We planted peach, plum, jujube, ume, mulberry, persimmon, apple, and cherry trees.  It will be at least three years before they come into production.  The pruning is almost finished and we are working on tweaking our irrigation in hopes of  reducing our water use. 

The orchard is in bloom.  This is a great time to see the pink and white blossoms. By the end of March the blossoms will be replaced by tiny immature fruit vulnerable to freezing temperatures and hail storms. We just have to wait to see what summer brings.

Tuesday, November 18, 2014

Hoshigaki, Fuyu and Mandarin

Persimmon season is in full swing right now.  The fruit stand is full of fresh persimmons and all the drying racks are filled with sticks of persimmons in the process of drying.  We've been spending lots of time massaging the drying persimmons and deciding which ones are dry enough and ready to take off the racks.  In the packing room we have been packaging finished hoshigaki (Japanese hand-dried persimmons) to sell at the fruit stand and for mail orders.

We're still peeling persimmons to start new hoshigaki because the persimmons are still hard enough to peel.  Sometime in the next few weeks  we'll need to stop peeling because the persimmons will either be mostly too ripe to dry well or the weather will be too cool or damp for them to dry well. Right now we're still taking orders for pick up at the fruit stand or mail order. If you'd like to pick up more than a pound of hoshigaki at out fruit stand, it's a good idea to call ahead If you live within driving distance picking up an order at the fruit stand may be worthwhile economically.

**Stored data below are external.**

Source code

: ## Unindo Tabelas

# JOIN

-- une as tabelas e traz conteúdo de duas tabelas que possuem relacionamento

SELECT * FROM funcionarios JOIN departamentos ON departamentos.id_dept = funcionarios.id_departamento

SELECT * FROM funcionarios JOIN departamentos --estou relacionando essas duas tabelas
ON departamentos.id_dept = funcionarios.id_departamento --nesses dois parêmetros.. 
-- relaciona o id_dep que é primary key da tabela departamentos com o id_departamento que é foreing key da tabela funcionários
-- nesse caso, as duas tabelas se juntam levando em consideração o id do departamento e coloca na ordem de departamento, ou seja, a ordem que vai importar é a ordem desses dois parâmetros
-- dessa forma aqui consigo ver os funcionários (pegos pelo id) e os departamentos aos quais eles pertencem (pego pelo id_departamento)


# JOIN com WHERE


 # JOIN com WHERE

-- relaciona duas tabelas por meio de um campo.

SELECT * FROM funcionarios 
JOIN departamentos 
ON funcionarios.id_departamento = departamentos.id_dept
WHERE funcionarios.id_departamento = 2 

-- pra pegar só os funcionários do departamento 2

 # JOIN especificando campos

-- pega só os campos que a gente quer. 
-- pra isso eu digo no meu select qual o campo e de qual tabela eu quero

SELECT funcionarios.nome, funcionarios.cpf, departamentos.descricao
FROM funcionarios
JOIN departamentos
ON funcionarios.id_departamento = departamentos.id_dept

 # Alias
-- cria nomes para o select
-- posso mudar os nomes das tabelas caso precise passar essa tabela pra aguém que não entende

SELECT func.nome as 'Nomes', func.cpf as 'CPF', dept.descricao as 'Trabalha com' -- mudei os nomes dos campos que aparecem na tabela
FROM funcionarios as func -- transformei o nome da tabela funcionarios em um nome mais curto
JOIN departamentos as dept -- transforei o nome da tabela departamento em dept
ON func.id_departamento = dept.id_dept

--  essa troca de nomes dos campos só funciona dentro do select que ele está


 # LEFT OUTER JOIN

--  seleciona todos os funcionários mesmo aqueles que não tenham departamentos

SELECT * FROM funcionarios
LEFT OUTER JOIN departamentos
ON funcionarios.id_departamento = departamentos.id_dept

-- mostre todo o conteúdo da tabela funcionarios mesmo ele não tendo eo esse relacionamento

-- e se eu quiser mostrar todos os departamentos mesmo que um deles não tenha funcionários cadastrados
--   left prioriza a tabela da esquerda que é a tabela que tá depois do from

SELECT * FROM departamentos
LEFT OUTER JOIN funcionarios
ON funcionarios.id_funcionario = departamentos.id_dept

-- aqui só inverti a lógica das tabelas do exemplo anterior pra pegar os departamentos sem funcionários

At the fruit stand we have lots of hard fuyu persimmons still.  We have fuyus for sale by the pound or by the bag.  Fuyus are sweet and ready to eat when they're hard.  We also have hachiya and gyombo persimmons,  which must be very soft to be sweet.  Other persimmons we have are maru (or chocolate persimmon) and hyakume (or cinnamon persimmon).  Maru and hyakume are pollination variant type persimmons, which means they're sweet and ready to eat hard if they're pollinated.  We also have vodka-treated hyakume, which is always sweet and ready to eat when hard, because of the vodka treatment.  We also have owari satsuma mandarins, Granny Smith apples, red pomegranate, kabocha winter squash, honey from bees at the orchard, and two different persimmon cookbooks for sale at the fruit stand. 






Friday, October 24, 2014

Hoshigaki and Hachiya persimmons

Hachiya persimmons by the wind machine
We've been busy peeling hachiyas to dry for hoshigaki (Japanese hand-dried persimmons) since last week.  Each hachiya persimmon is peeled by hand and then a string is looped around its stem.  The peeled hachiyas  hang in pairs on specially made sticks that fit into our hoshigaki drying racks.  They start drying outside in the sun and wind, then later on we move them to one of the inside drying rooms.

Hachiyas are a variety of persimmon that is astringent when eaten hard.  To eat a hachiya fresh, you need to wait until it's soft like jello with translucent skin.  If you like soft and sweet fruit this texture, you can just eat the hachiya with a spoon fresh.  Soft hachiyas are also the type of persimmon used in making persimmon bread and cookies.  The pulp is added to baked goods in the same way you would use soft bananas in banana bread.

The hard hachiyas we peel to make hoshigaki are astringent at first, but as the peeled fruits dry they ripen and sweeten.  Moisture from the inside comes to the surface and leaves a dusting of white fructose.  The end result is a whole dried fruit with the texture of a date inside and a coating of its own powdered sugar on the outside.